|
Cops on patrol today on San Victorino Plaza in Bogotá. They appeared to be carrying regular pistols. |
Colombian media are asking whether the 'electric pistols', commonly known as tasers, are dangerous. Colombian police use some of the devices and may buy more of them.
|
Israel Hernandez, a Colombian-American who died last August after being tasered by police in Miami Beach. |
The answer obviously is 'yes,' but that's the wrong question. Nothing is perfectly safe, particularly a device designed to incapacitate violent criminals by causing them pain.
And police will use some dangerous device, whether billy clubs, tasers or regular guns. The right question to ask is whether tasers are better than the alternative.
Tasers have a bad image here, and perhaps rightly so, because last August Israel Hernandez, an 18 year-old Colombian-American graffiti artist was killed in Miami Beach by a police taser charge.
|
A taser. |
Hernandez's death was a tragedy. However, in August 2011 another young Colombian
grafitero, Diego Felipe Becerra, died in Bogotá after police chased and shot him with a real gun. Becerra would probably be alive today if those cops had been using a taser.
According to Amnesty International since 2001 500 people in the United States have been killed by electric stun guns. Every one of those deaths is a tragedy. But every year tens of thousands of people in the U.S. are killed by firearms. If those were replaced by tasers, almost all of those people would have survived.
|
Bogotá graffiti artist Diego Felipe Becerra,
shot to death in 2011 by police firearms.
|
Any weapon can be deadly. I'm sure that many people have been killed with billy clubs. But tasers will more likely be used in place of real guns. For all the dangers of tasers, real guns are much more dangerous, not only to the suspect, but also to bystanders. A bullet can kill or injure someone hundreds of meters away. Miss with a taser charge and nothing happens.

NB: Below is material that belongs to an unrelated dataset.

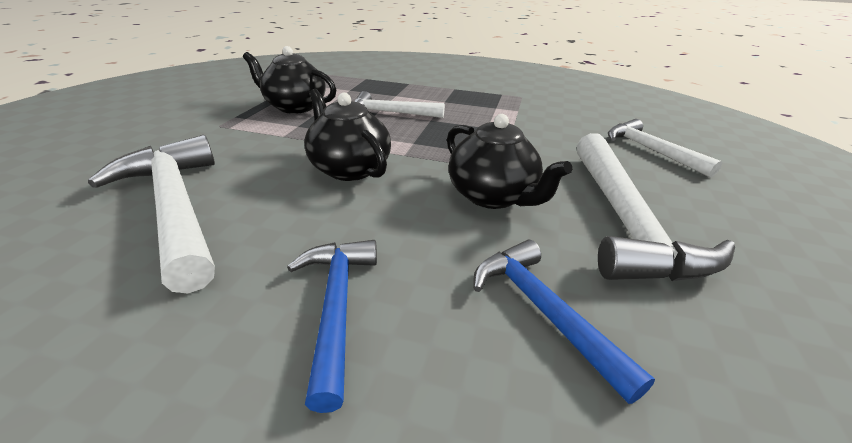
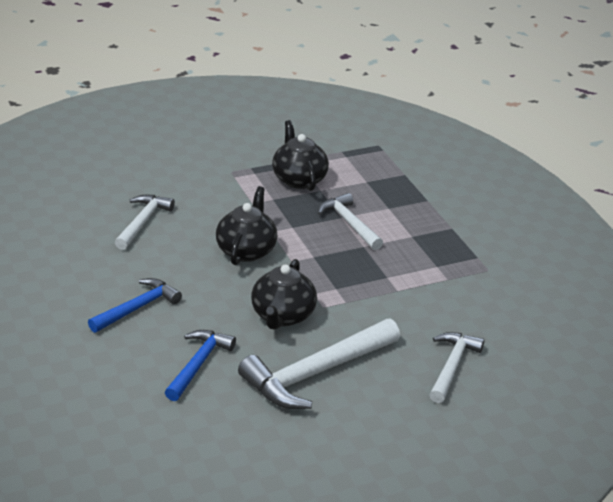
camera: 50 degrees right, 0 degrees up
(176, 207) = (143, 222): white hammer -> white hammer, size x0.61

According to a police study cited by Wikipedia, taser use reduced police deaths by 75%. The Taser company's website claims that their products have saved 128,000 lives and counting. I wonder how they came up with that number. However, if I were a youth being chased, rightly or wrongly, by police, I'd much prefer they carried electric pistols than ones with bullets in them.
|
Bogotá cops: better off with firearms, electric pistols, or both? |
And, if I were a cop, I'm sure I'd prefer an electric pistol to a real gun except in extreme situations. Say you're called to a tavern where a drunk construction worker is throwing chairs at the walls. You can't get close enough to club or tackle him. You could try to shooting him in the arm, but you might miss and kill him or another patron. And shooting a suspect would surely mean an investigation and newspaper headlines. So, you pull out your electric pistol and immobilize the guy, at minimal risk to other bar patrons.
Another danger of real guns was highlighted by the ongoing scandal over the importation of thousands of Sig Sauer pistols, apparently in violation of German law. Some of those pistols were stolen before police even received them - meaning that criminals are likely using them today to rape, robbery or even murder. I'd much rather that those criminals get their hands on tasers - which fire only one to three times and which the bad guys probably wouldn't even know how to use - than real guns.
It's amazing to me, too, how the potentially illegal purchase of tens of thousands of deadly real guns and the theft of some of them, produced little news, while the purchase of a few hundred electric stun guns has generated a firestorm. It's a testament to how blasé society has become about the proliferation of firearms.